5.1 Executions of foreign nationals

Although the Singapore authorities have not published figures for the number of foreign nationals executed in recent years, the total percentage is believed to be very high. Out of 174 executions recorded by Amnesty International from press reports between 1993 and 2003, the number of foreign nationals totals 93, which is more than half. Many of them are believed to have been migrant workers. They have included nationals or citizens of the following: Malaysia, Hong Kong, Indonesia, Thailand, the Philippines, Bangladesh, India, Pakistan, Sri Lanka, Nigeria, Ghana, the Netherlands, United Kingdom and Portugal. According to one source who had been informed by the Ministry of Home Affairs, 44 foreign nationals were executed between 1996 and 2000, out of a total of 157 executions which took place during that period (see table on the previous page).

HG

(Mods, suggest a merge with the Gough thread.)

jdsubmitstoyourwill :notworthy:

Hanged. Past tense of…

Sorry, had to do that.

Phew!

Cheers JD. . .

Hate the term hanged for some reason, hung sounds much better. Maybe it’s because of my convict streak?

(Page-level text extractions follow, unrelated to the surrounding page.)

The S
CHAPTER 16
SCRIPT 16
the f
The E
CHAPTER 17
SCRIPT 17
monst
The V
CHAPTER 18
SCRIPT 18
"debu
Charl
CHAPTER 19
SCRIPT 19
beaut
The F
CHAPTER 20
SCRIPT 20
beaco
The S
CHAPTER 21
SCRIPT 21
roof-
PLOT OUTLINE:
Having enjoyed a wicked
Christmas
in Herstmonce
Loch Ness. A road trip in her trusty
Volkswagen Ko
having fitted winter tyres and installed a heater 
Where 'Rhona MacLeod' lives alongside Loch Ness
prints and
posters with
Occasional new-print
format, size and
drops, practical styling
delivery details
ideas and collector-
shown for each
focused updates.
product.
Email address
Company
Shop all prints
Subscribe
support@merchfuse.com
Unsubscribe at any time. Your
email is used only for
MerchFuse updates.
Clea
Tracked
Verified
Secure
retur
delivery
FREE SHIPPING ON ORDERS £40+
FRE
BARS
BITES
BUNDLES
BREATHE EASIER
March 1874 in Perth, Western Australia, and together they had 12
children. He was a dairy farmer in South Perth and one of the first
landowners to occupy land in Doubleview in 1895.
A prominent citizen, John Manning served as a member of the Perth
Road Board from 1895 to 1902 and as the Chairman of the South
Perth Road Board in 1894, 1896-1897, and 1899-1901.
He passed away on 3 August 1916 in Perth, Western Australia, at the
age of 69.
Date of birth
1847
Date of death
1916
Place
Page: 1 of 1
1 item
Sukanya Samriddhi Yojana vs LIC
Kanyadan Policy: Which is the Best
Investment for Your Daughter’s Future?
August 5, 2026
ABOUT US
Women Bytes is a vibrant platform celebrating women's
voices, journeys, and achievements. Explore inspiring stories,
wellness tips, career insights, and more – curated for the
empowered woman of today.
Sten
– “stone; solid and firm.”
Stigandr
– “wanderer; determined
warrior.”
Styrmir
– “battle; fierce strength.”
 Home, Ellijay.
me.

Which reminds me . . . an oldie but a goldie:

CONVICT STREAK - Dave Warner . . take offence if you must, but it is in fact a great satirical dig at Aussie racism.

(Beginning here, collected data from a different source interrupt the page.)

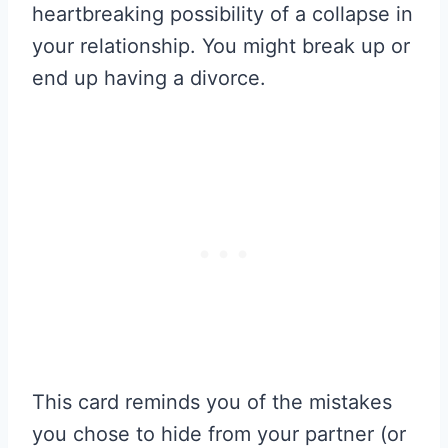
heartbreaking possibility of a collapse in
your relationship. You might break up or
end up having a divorce.
This card reminds you of the mistakes
you chose to hide from your partner (or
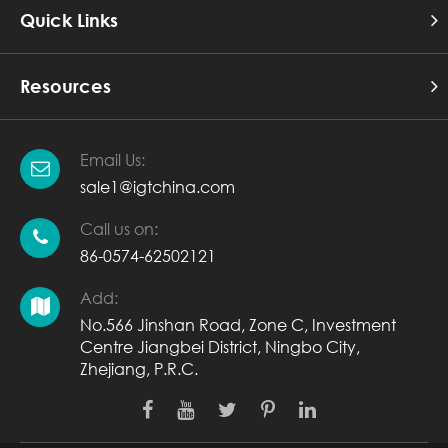
Quick Links
Resources
Email Us:
sale1@igtchina.com
Call us on:
86-0574-62502121
Add:
No.566 Jinshan Road, Zone C, Investment
Centre Jiangbei District, Ningbo City,
Zhejiang, P.R.C.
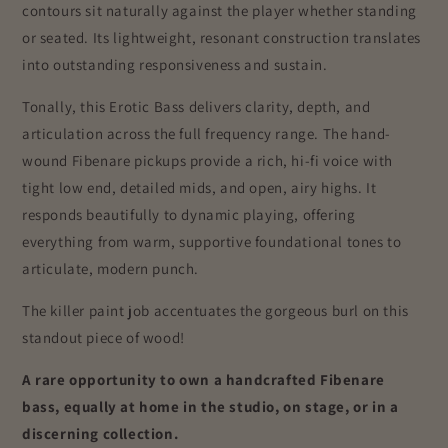
contours sit naturally against the player whether standing
or seated. Its lightweight, resonant construction translates
into outstanding responsiveness and sustain.
Tonally, this Erotic Bass delivers clarity, depth, and
articulation across the full frequency range. The hand-
wound Fibenare pickups provide a rich, hi-fi voice with
tight low end, detailed mids, and open, airy highs. It
responds beautifully to dynamic playing, offering
everything from warm, supportive foundational tones to
articulate, modern punch.
The killer paint job accentuates the gorgeous burl on this
standout piece of wood!
A rare opportunity to own a handcrafted Fibenare
bass, equally at home in the studio, on stage, or in a
discerning collection.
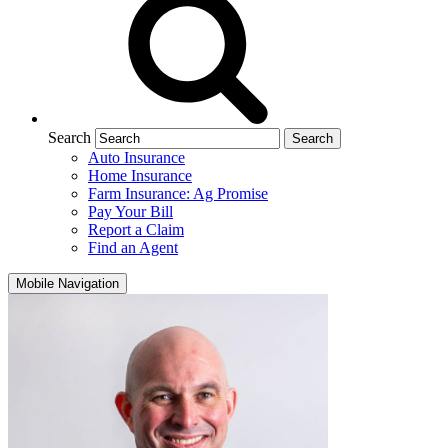
Search
Auto Insurance
Home Insurance
Farm Insurance: Ag Promise
Pay Your Bill
Report a Claim
Find an Agent
Mobile Navigation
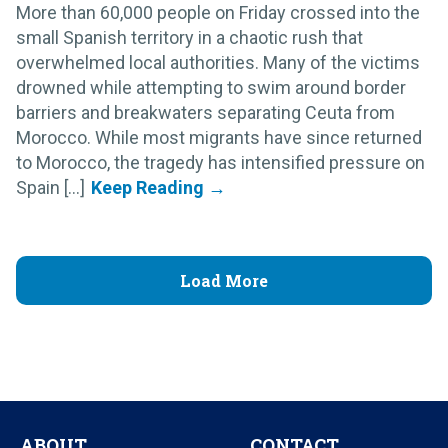
More than 60,000 people on Friday crossed into the
small Spanish territory in a chaotic rush that
overwhelmed local authorities. Many of the victims
drowned while attempting to swim around border
barriers and breakwaters separating Ceuta from
Morocco. While most migrants have since returned
to Morocco, the tragedy has intensified pressure on
Spain [...]
Load More
ABOUT
CONTACT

Maybe it’s because of our Convict Streak
We wanna fight everyone we meet
Anzac Day is our day of the year
We march our march, we drink our beer

We don’t like Slopes, we don’t like Yanks
I’d personally like to blow up
every Commie tank
We’re only few but we fought in 'Nam
Packed our guns alongside Uncle Sam
Ask any of us, it were no sin
The only crime was that we didn’t win

(chorus)
And … The Poms are weak as piss
The French are queer
The Germans are wankers,
but they make good beer
Don’t criticise what you don’t understand
If you think I’m talking shit
you don’t belong in this land

I’m Australian, we all are
We watch the telly and we drive our car
But don’t you ever SAY WE’RE WEAK
Or you’ll learn all about our Convict Streak

The world began with Adam and Eve
But Australia started at Gallipolli
Our fathers put the Desert into Desert Rats
Their uncles slipped the boot in,
up in Lambing Flats. (Ouch!)

Don’t criticise what you don’t understand
It’s not that we’re behind the times,
we’re in a different land
We might be slobs but WE’RE NOT WEAK
Maybe it’s because of our Convict Streak

(chorus)

I’m Australian, so are you
It doesn’t matter if you’re Ding or Jew
Just remember, while you’re here
You march our march and you drink our beer

HG

[quote=“whiskas2”][The city-state is run by a bunch of crypto-fascist cunts who want people to stop chewing gums, believe in eugenics as a form of family planning, and take newspapers to their phony courts for libel on a whim. The court system is tainted and has been faulted in the past for torturing people to extract confessions.

.[/quote]

I hope the Singaporean government isnt reading your posts :blush: :blush:

cyber.law.harvard.edu/globalvoic … -bloggers/

[quote=“sojourner”]Hanged. Past tense of…

Sorry, had to do that.

Phew![/quote]

He could be hung as well. Who’s to say? :idunno:

Moderators,

I was just wondering why you felt it necessary to change the title of my Original Post??

[quote=“Erick Morillo”]Moderators,

I was just wondering why you felt it necessary to change the title of my Original Post??[/quote]

I merged your thread with another, which was started I gather, because no one knew what yours was about. :slight_smile:

My apologies. I should have PMed you. :blush: The title was changed for clarification purposes.